Selon Capital, les banques qui se retrouvent aujourd’hui dans le collimateur de la Commission royale et du gouvernement auraient eu tendance à fortement manipuler leurs courtiers immobiliers. Le but ? Les inciter à recommander à leurs clients des prêts bien plus importants que ceux dont les clients en question ont vraiment besoin.

Et pour cause, les crédits immobiliers se révèlent particulièrement rentables pour les banques australiennes, rappelle Capital. Et ce ne sont pas des instances telles que la la Commonwealth Bank of Australia (CBA), l’Australia and New Zealand Banking Group, la National Australia NAB.AX, ou bien encore la Westpac Banking qui prétendront le contraire. Ces banques détiennent, en effet, pas moins de 80 % du marché local des crédits immobiliers.

Lequel marché est, actuellement, estimé à 1 700 milliards de dollars australiens (soit 1 082 milliards d'euros, poursuit le magazine économique).

Banques aux pratiques abjectes : des frais de gestion sur personnes décédées

Et si Philip Lowe, le gouverneur de la RBA (la Banque de Réserve d’Australie), est aujourd’hui bien décidé à suivre les audiences communiquées par le Commission royale "très attentivement" - ce, dans la mesure où, précise-t-il : "La confiance entre les institutions financières et la communauté a été mise à mal" – d’autres "irrégularités" d’envergure ont été révélées. Il semblerait que des banques, à l’instar de la Commonwealth Bank of Australia, aient notamment choisi de prélever des frais de conseil portant sur les pensions de retraite versées sur des comptes qui ont appartenu à des personnes aujourd’hui décédées.

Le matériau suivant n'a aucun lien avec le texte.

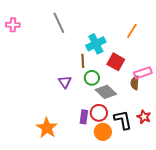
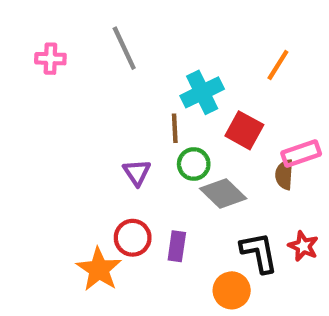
pink cross: (13, 25) -> (50, 59), moved
red circle: (99, 113) -> (133, 238), moved
orange circle: (103, 132) -> (232, 290), moved

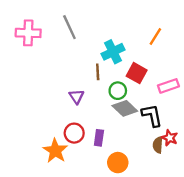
pink cross: (50, 59) -> (28, 33), size x1.5
green circle: (194, 164) -> (118, 91), moved
brown semicircle: (284, 175) -> (158, 145), moved
black L-shape: (259, 252) -> (152, 115), moved
orange circle: (232, 290) -> (118, 163), moved

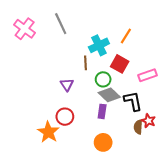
pink cross: (28, 33) -> (25, 29), turned 35
orange line: (155, 36) -> (126, 36), moved
purple rectangle: (99, 138) -> (102, 111), moved

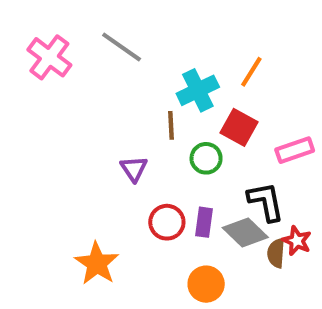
gray line: (61, 24) -> (122, 47), turned -30
gray diamond: (109, 95) -> (245, 233), moved
red circle: (65, 117) -> (167, 222), moved

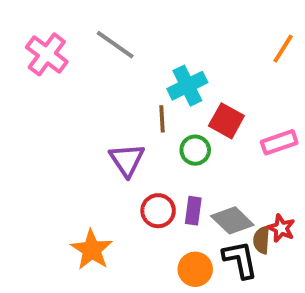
orange line: (251, 72) -> (283, 49), moved
purple triangle: (134, 169) -> (127, 160), size x1.4
black L-shape: (266, 202) -> (240, 259), moved

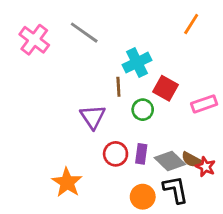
orange line: (283, 49) -> (191, 24), moved
brown semicircle: (262, 240) -> (191, 160), moved, turned -66

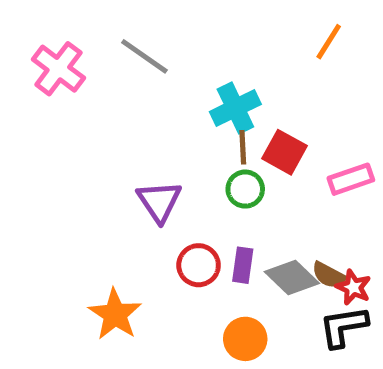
brown line: (118, 87) -> (243, 147), moved
black L-shape: (176, 190) -> (343, 327), moved, turned -88

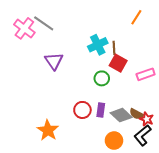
gray line: (144, 56) -> (44, 23), moved
brown line: (243, 147) -> (114, 48), moved
purple triangle: (159, 201) -> (54, 61), moved
black L-shape: (343, 327) -> (143, 135), turned -30
orange circle: (245, 339) -> (114, 141), moved

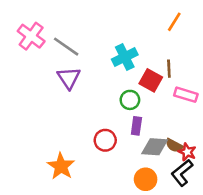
gray line: (44, 23) -> (66, 47), moved
brown line: (114, 48) -> (169, 69), moved
pink rectangle: (146, 74) -> (186, 95), turned 36
purple rectangle: (101, 110) -> (136, 126), moved
gray diamond: (121, 115) -> (155, 147), turned -40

Autre grief : la Commonwealth Bank of Australia serait, également, coupable de contrôles de conformité malvenus en ce qui concerne sa gestion de fonds de retraite, conclut Capital. Ce qu’elle a, semble-t-il, reconnu durant ses auditions auprès de la Commission royale. Ladite instance a, par ailleurs, admis avoir facturé par deux fois et par erreur des intérêts à des milliers de clients.

Quant aux autres établissements, ils sont accusés d’avoir favorisé leurs produits financiers et immobiliers sans forcément prendre en compte les intérêts ainsi que les réels besoins de leurs clients. Un comportement qualifié de "prédateur" par Philip Lowe qui a donc souhaité faire du traitement de ces problèmes une "priorité absolue".